TEXTE À LIRE:

À l’origine, un blocage
À l’origine de cette chronique, il y a ce constat :
- Les photos publiées sur les réseaux sociaux — par exemple, Instagram ou flickr — qui portent le hashtag #abstrait ou #abstract sont sans équivoque abstraites. (Il y a forcément des exceptions mais je n’en ai pas trouvé jusqu’à maintenant.)
- Quand on demande, à des fins de formations, à des photographes de réaliser des photographies abstraites, en général elles ne le sont pas. Je qualifierai ces images comme semi-abstraites tout au plus.
Il semblerait donc qu’il existe une sorte de plafond de verre empêchant les photographes amateurs de passer à l’abstraction, un blocage si vous préférez.
« Qu’est-ce que c’est ? »
Souvent formulée après la publication d’images abstraites, cette question est particulièrement révélatrice. Révélatrice d’un échec — je sais, c’est dur à entendre —, d’un échec pour l’auteur d’une photo abstraite. Pourquoi ? Parce que l’intention du photographe n’est pas de jouer aux devinettes. Chercher à savoir « ce que c’est » équivaut à quitter le monde de l’abstraction pour revenir au monde réel. Cela constitue pour moi un rejet de la proposition faite par l’auteur au spectateur. Ce n’est pas inintéressant, dans un second temps, si l’on est curieux, de connaître l’objet photographié. Mais c’est secondaire. Une œuvre abstraite n’est pas différente des autres œuvres. Elle est a priori conçue pour provoquer une émotion, qui peut être d’ordre esthétique ou du domaine des sentiments, ou des deux à la fois. Si cette émotion n’est pas ce que vous ressentez en premier face à l’œuvre, quelque part c’est raté. Pour une photo abstraite, j’insiste sur ce point. Pour une image semi-abstraite, on peut admettre une lecture à plusieurs niveaux où abstraction et monde réel dialoguent.
Si seulement au lieu de « Qu’est-ce que c’est ? », on se demandait « Qu’est-ce que je vois ? ».

[Coordonnées des cadres de délimitation]
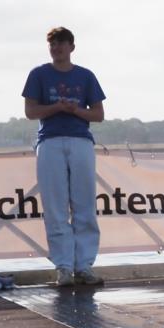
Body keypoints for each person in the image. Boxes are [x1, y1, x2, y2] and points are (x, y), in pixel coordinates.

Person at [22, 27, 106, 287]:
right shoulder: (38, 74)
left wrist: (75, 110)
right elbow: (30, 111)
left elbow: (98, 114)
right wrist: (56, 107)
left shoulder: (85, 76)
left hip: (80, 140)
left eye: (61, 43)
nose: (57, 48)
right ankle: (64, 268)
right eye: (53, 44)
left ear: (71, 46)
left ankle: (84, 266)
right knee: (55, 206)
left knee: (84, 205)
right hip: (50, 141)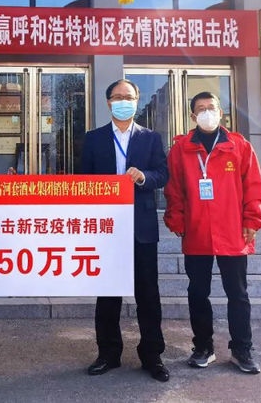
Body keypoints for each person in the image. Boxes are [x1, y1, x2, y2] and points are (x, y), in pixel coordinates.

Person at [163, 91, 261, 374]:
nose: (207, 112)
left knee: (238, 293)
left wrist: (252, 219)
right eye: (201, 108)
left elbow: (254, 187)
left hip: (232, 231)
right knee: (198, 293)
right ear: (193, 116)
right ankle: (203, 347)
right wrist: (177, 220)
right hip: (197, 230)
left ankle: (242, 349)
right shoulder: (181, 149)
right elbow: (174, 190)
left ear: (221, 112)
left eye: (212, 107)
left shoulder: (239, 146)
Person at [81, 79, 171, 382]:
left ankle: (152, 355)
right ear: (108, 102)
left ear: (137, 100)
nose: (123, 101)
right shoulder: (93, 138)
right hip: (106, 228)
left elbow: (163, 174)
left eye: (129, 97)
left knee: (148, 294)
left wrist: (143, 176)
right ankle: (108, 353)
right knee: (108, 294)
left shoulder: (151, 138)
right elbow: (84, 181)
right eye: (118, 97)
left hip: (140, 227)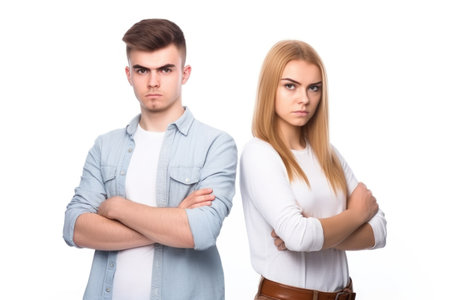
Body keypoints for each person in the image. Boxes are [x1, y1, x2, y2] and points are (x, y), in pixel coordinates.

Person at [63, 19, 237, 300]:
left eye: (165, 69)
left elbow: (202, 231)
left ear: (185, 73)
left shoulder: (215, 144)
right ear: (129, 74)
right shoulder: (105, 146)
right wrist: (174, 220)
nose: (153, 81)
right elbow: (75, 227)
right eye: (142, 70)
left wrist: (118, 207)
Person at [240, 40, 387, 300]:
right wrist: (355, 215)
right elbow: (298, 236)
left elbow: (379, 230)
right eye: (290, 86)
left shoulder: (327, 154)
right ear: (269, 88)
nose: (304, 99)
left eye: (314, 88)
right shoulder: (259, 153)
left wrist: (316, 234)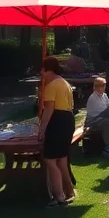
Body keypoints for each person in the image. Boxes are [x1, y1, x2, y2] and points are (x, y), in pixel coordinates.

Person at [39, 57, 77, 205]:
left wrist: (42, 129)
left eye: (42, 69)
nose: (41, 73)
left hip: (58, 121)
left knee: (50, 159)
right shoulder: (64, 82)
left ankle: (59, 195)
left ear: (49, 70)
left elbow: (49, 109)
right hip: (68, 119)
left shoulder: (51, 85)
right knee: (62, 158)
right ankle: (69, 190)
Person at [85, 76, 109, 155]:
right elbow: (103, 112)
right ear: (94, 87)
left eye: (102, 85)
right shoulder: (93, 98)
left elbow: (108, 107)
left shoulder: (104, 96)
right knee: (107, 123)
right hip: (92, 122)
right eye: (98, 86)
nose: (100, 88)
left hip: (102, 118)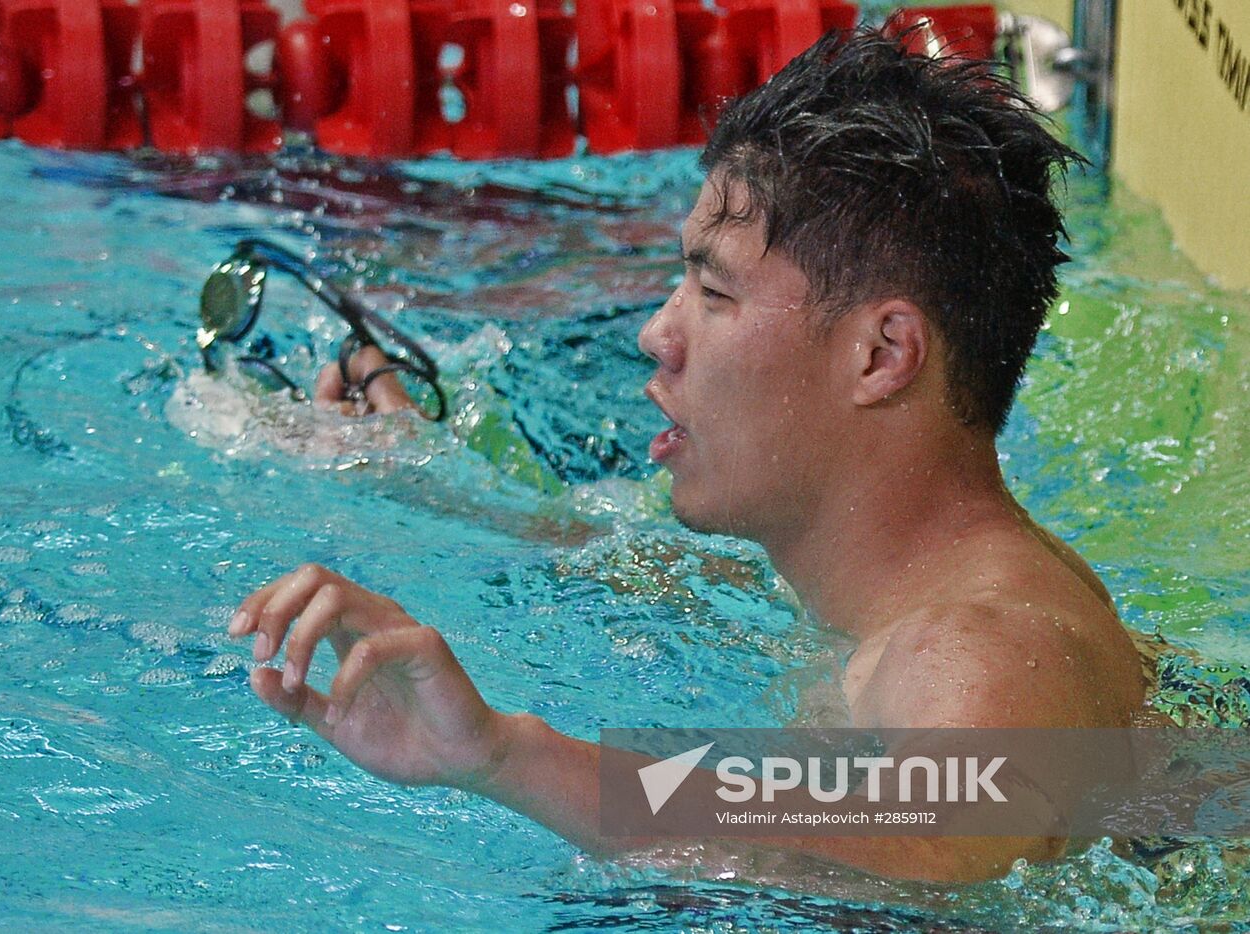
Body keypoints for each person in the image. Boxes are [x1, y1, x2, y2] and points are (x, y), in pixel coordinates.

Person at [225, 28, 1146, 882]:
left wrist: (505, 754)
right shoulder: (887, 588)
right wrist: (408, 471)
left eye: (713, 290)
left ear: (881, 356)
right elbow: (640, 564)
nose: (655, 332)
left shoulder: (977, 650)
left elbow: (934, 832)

CONSIGNES DE L'EXERCICE:
A. D'après le texte sur la photo abstraite, quels hashtags portent, sur les réseaux sociaux, les photos qui sont sans équivoque abstraites ?
B. Résumez en deux phrases le texte sur la photo abstraite.
C. Poursuivez le texte sur la photo abstraite à partir de sa dernière phrase.

CORRIGÉ DE L'EXERCICE:
A. Les hashtags #abstrait ou #abstract.

B. Les photos marquées #abstrait ou #abstract sur les réseaux sociaux sont bien abstraites, mais celles que font des photographes à qui on en demande pour une formation restent en général tout au plus semi-abstraites, comme si un blocage les empêchait de passer à l'abstraction. Le texte voit dans la question « Qu'est-ce que c'est ? » posée devant une photo abstraite le signe d'un échec, car une telle œuvre doit d'abord provoquer une émotion, et il vaudrait mieux se demander « Qu'est-ce que je vois ? ».

C.
Passer la frontière
Quelqu’un m’a un jour reproché d’avoir intitulé Sans titre une photo abstraite de mon cru. J’ai commencé à faire le malin. J’ai parlé de prétérition. J’ai même cité Schopenhauer, ce qui en l’occurrence revenait à prendre un marteau pour écraser une mouche. Une fois notre discussion redevenue sérieuse, il s’est avéré que mon interlocuteur, mal à l’aise avec l’abstraction, souhaitait un guide, un indice, une aide pour l’aider à comprendre mon intention. Les photos abstraites ne provoquaient pas de réaction de sa part ; une amorce était nécessaire pour allumer le feu.
J’ai alors ressenti ce plafond de verre, cette impossibilité ou cette grande difficulté pour certains à s’évader complètement du monde réel. J’assimile cette difficulté au franchissement d’une frontière. Nous avons tous nos limites mais ce ne sont pas les mêmes. Et puis nous acceptons, ou pas, de franchir certaines d’entre elles. Cette situation n’est pas propre à l’abstraction. Cela vaut pour les photos floues, pour lesquelles l’absence de la fameuse zone de netteté est pour certains une faute impardonnable. Cela s’applique aussi au minimalisme, le rejet des uns s’expliquant selon moi par la peur du vide.

La planète du Réel
Une photo abstraite serait-elle déstabilisante ? Pour quelles raisons ? L’absence de repères probablement. Le besoin de certitude, je pense. Je veux savoir ce que je vois. Cette courbe est belle mais cela me rassure de constater qu’il s’agit d’une tasse en porcelaine. Je comprends le rendu de la matière, son éclat, sa blancheur. Je peux m’expliquer tout cela. Partant d’un objet que je reconnais, le photographe a fait ressortir la beauté de cet objet, l’a sublimé dans le meilleur des cas. Face à cette image semi-abstraite, j’ai fait un petit bond pour quitter la planète du Réel, un tout petit bond, et je suis vite retombé sur mes pieds, en terrain connu.
Il en va autrement avec une image abstraite. Volontairement, le photographe a fait disparaître tous les repères. Pour reprendre la métaphore, vous tournez autour de la planète du Réel mais loin du sol, voire très loin. Et là, deux solutions s’offrent à vous. Soit vous paniquez et rejetez l’image. Soit vous jouez le jeu. Planer autour d’une planète, n’est-ce pas génial. En l’occurrence, c’est sans risque. Pourquoi alors ne pas vous laisser aller, let go en anglais, lâcher prise. C’est cela, lâcher prise. Ne pas chercher à comprendre mais laisser aller son imagination.
Pourquoi ne pas quitter la planète du Réel purement et simplement ? Faire un bond, un vrai, pour ne plus être soumis à son attraction. Autrement dit, faire abs-traction.
Réalité ou mensonge ?
Quelqu’un m’a dit récemment — vous devinerez aisément que ce n’est pas la même personne que celle dont j’ai parlé plus haut — « je ne me focalise jamais sur les titres, pour pouvoir me laisser ma propre expérience et vision de la photo ». Ne pas se laisser influencer par l’auteur. N’est-ce pas la plus belle définition de la liberté du spectateur ?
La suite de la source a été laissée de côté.